### WHAT TO WORK ON
Check the listing below line by line and report how many lines hold "down", with no other words.
─── DATA TO USE ───
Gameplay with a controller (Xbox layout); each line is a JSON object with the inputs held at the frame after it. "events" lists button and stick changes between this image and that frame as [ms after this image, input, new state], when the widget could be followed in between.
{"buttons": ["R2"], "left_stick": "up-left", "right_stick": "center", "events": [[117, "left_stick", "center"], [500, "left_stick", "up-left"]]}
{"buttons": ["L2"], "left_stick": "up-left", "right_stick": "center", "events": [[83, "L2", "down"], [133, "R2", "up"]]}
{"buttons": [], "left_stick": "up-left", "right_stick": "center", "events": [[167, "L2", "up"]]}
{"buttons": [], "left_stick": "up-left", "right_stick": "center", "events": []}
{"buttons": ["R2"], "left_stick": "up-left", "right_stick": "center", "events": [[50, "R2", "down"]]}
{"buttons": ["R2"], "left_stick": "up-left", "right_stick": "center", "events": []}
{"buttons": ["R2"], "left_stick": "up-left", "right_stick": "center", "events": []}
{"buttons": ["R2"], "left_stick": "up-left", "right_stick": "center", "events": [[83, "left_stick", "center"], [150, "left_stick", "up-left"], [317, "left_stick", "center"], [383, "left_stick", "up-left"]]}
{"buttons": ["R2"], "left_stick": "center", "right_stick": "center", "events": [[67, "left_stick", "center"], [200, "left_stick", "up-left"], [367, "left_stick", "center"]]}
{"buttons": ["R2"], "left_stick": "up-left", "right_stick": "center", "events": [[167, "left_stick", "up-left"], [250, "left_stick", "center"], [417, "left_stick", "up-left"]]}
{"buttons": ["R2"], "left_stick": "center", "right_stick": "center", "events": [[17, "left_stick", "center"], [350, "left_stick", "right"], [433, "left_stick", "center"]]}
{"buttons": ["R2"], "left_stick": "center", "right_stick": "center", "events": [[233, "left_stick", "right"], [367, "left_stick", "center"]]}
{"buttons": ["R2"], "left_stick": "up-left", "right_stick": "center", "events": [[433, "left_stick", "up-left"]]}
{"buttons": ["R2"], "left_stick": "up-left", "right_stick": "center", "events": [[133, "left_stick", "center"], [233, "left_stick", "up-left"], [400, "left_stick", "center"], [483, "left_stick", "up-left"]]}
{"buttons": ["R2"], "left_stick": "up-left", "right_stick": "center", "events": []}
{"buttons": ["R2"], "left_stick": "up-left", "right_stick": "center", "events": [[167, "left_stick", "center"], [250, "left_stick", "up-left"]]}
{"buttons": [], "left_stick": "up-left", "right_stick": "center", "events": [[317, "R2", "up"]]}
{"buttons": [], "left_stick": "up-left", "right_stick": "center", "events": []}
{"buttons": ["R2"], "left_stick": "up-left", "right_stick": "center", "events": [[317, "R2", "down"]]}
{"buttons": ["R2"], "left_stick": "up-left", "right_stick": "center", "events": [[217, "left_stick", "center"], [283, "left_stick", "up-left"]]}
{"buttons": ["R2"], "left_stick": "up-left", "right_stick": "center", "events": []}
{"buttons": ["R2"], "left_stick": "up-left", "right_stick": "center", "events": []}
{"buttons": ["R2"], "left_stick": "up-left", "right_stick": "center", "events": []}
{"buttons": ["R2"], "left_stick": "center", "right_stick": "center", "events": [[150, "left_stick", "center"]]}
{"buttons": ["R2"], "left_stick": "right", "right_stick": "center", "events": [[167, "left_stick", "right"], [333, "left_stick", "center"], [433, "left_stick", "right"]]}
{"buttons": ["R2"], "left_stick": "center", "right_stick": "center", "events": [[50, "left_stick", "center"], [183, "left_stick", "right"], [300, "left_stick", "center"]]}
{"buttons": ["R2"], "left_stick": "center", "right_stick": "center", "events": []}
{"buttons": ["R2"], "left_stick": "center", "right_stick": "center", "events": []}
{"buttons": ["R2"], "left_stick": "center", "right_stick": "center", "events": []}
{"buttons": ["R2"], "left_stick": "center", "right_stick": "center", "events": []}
───
### WORKED SOLUTION
3